§ Exercise directions
Copy the material below verbatim, from its first line up to and including the line that contains "genus: Guzmania".

-- Start --

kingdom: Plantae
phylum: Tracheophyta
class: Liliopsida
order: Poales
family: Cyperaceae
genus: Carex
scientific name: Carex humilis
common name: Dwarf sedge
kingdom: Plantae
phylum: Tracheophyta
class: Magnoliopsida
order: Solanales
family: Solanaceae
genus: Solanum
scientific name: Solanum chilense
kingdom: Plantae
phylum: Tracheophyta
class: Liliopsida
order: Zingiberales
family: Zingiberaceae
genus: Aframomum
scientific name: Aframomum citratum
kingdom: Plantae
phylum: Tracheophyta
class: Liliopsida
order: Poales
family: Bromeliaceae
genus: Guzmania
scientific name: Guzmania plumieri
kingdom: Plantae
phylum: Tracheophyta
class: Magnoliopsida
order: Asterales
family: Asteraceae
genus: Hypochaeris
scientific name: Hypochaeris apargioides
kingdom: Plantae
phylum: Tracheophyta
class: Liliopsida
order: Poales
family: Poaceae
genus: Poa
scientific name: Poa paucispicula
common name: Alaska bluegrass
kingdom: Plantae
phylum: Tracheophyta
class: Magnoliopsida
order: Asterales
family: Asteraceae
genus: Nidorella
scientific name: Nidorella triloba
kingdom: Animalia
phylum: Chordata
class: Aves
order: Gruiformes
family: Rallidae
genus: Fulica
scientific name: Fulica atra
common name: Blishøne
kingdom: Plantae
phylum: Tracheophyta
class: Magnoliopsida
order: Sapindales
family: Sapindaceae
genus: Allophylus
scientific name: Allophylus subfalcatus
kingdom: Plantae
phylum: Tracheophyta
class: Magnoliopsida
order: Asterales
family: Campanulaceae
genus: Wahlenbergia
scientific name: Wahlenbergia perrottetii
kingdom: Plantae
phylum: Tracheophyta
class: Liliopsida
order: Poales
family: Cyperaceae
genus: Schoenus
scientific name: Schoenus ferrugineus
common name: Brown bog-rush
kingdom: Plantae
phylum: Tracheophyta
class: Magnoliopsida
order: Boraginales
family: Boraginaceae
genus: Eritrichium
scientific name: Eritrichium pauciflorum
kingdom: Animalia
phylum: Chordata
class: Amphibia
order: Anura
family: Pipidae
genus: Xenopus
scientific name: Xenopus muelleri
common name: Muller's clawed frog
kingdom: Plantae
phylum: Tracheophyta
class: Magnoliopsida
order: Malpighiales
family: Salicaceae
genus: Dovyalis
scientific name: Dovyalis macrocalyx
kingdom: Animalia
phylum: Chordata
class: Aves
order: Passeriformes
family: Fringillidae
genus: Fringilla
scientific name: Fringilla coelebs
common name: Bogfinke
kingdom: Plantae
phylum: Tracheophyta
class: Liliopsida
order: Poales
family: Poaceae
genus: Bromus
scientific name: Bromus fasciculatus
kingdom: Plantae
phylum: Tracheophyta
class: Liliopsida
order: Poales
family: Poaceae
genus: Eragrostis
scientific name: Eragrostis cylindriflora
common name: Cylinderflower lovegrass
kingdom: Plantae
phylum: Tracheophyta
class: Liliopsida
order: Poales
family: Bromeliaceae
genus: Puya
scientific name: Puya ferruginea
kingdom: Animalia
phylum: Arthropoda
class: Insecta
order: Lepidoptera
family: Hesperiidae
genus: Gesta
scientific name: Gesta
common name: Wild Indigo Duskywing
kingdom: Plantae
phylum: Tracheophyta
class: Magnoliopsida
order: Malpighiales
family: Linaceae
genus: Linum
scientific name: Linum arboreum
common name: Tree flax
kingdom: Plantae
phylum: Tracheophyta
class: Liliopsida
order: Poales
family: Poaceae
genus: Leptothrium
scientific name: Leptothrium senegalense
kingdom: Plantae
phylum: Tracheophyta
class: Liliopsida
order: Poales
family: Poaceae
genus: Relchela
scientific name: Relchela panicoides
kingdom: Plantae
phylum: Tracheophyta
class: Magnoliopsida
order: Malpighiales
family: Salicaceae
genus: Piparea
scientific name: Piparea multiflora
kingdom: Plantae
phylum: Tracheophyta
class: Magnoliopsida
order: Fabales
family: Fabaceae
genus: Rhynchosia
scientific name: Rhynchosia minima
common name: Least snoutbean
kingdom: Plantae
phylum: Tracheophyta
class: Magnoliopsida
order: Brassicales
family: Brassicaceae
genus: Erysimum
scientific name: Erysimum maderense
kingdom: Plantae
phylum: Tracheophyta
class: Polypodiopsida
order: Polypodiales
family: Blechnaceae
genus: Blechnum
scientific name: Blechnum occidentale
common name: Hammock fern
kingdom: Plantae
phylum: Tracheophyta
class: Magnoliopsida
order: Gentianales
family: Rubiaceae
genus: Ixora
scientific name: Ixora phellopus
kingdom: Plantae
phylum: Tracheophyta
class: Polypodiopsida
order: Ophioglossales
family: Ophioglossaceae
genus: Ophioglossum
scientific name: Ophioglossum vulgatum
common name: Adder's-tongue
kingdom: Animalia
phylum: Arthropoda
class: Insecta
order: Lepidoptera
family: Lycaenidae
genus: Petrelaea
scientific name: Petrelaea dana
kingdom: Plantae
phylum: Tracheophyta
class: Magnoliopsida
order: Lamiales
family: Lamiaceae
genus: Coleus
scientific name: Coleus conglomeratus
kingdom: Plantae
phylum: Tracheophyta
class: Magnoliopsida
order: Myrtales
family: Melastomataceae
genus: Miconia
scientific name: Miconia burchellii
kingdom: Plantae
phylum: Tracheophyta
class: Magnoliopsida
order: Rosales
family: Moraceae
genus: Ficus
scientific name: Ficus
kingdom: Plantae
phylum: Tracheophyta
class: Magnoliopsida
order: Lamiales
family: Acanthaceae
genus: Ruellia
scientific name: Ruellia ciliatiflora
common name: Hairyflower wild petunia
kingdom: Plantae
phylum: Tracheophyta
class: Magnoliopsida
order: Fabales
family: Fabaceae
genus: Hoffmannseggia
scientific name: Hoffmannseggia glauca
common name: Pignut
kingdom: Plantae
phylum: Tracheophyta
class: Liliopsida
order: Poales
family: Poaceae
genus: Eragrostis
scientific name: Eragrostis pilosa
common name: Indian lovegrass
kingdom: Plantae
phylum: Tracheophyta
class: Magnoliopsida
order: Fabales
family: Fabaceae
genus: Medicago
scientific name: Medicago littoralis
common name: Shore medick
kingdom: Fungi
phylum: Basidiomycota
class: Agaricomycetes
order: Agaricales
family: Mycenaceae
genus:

-- End --

§ Result
kingdom: Plantae
phylum: Tracheophyta
class: Liliopsida
order: Poales
family: Cyperaceae
genus: Carex
scientific name: Carex humilis
common name: Dwarf sedge
kingdom: Plantae
phylum: Tracheophyta
class: Magnoliopsida
order: Solanales
family: Solanaceae
genus: Solanum
scientific name: Solanum chilense
kingdom: Plantae
phylum: Tracheophyta
class: Liliopsida
order: Zingiberales
family: Zingiberaceae
genus: Aframomum
scientific name: Aframomum citratum
kingdom: Plantae
phylum: Tracheophyta
class: Liliopsida
order: Poales
family: Bromeliaceae
genus: Guzmania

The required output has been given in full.